Along with attribute summaries, the system generates an attribute importance index that sums up data quality, data distribution, and its representation of each attribute in the data. See Figure 5-11.

Figure 5-11 Attribute Importance

Description of Figure 5-11 follows
Description of "Figure 5-11 Attribute Importance"

The system indicates the relative importance of attributes, based on upper and lower threshold values.

Table 5-13 Attribute Importance Values

Category Range

Low Importance

Minimum value for the lower threshold, indicated in red.

Average Importance

Values between the lower threshold and the upper threshold, indicated in yellow.

High Importance

Values above the upper threshold are indicated in green and are the best candidates for mining attributes.

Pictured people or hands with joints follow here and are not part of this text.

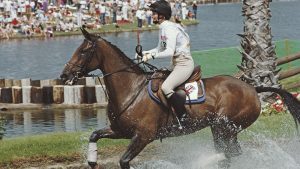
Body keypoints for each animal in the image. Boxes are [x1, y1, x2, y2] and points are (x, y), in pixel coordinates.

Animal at [60, 27, 300, 169]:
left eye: (83, 51)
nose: (64, 75)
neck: (131, 90)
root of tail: (252, 88)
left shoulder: (143, 136)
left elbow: (124, 160)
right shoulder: (120, 131)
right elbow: (94, 135)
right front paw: (92, 161)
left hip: (226, 126)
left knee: (230, 153)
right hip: (220, 128)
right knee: (228, 152)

The following attributes are displayed in Attribute Importance.

Table 5-14 Attributes

Attribute Name Description

Group Name

The attribute group name (attributes such as demographics, purchase behavior, or product profile).

Name

The name of the attribute (for example, income, ethnicity, or total sales retail)

Histogram

The spark chart for displaying the attribute distribution. This corresponds to the current data distribution graph.

Importance Indicator

The attribute importance index with an image to indicate if attribute has high, average, or low importance.

Percent Null

The percentage of data that is null for the attribute.

Distinct Value

The distinct value applicable to discrete attributes. If no value is available, this is empty.

Mode

The most common value of the discrete attributes. If no value is available, this is empty.

Average

The mean value of the numeric attributes. If no value is available, this is empty.

Median

The median value of the numeric attributes. If no value is available, this is empty.

Minimum Value

The minimum value of the numeric attributes. If no value is available, this is empty.

Maximum Value

The maximum value of the numeric attributes. If no value is available, this is empty.

Standard Deviation

The standard deviation indicates the deviation from the average for the numeric attributes. If no value is available, this is empty.

Variance

The variance indicates the dispersion from the average for the numeric attributes. If no value is available, this is empty.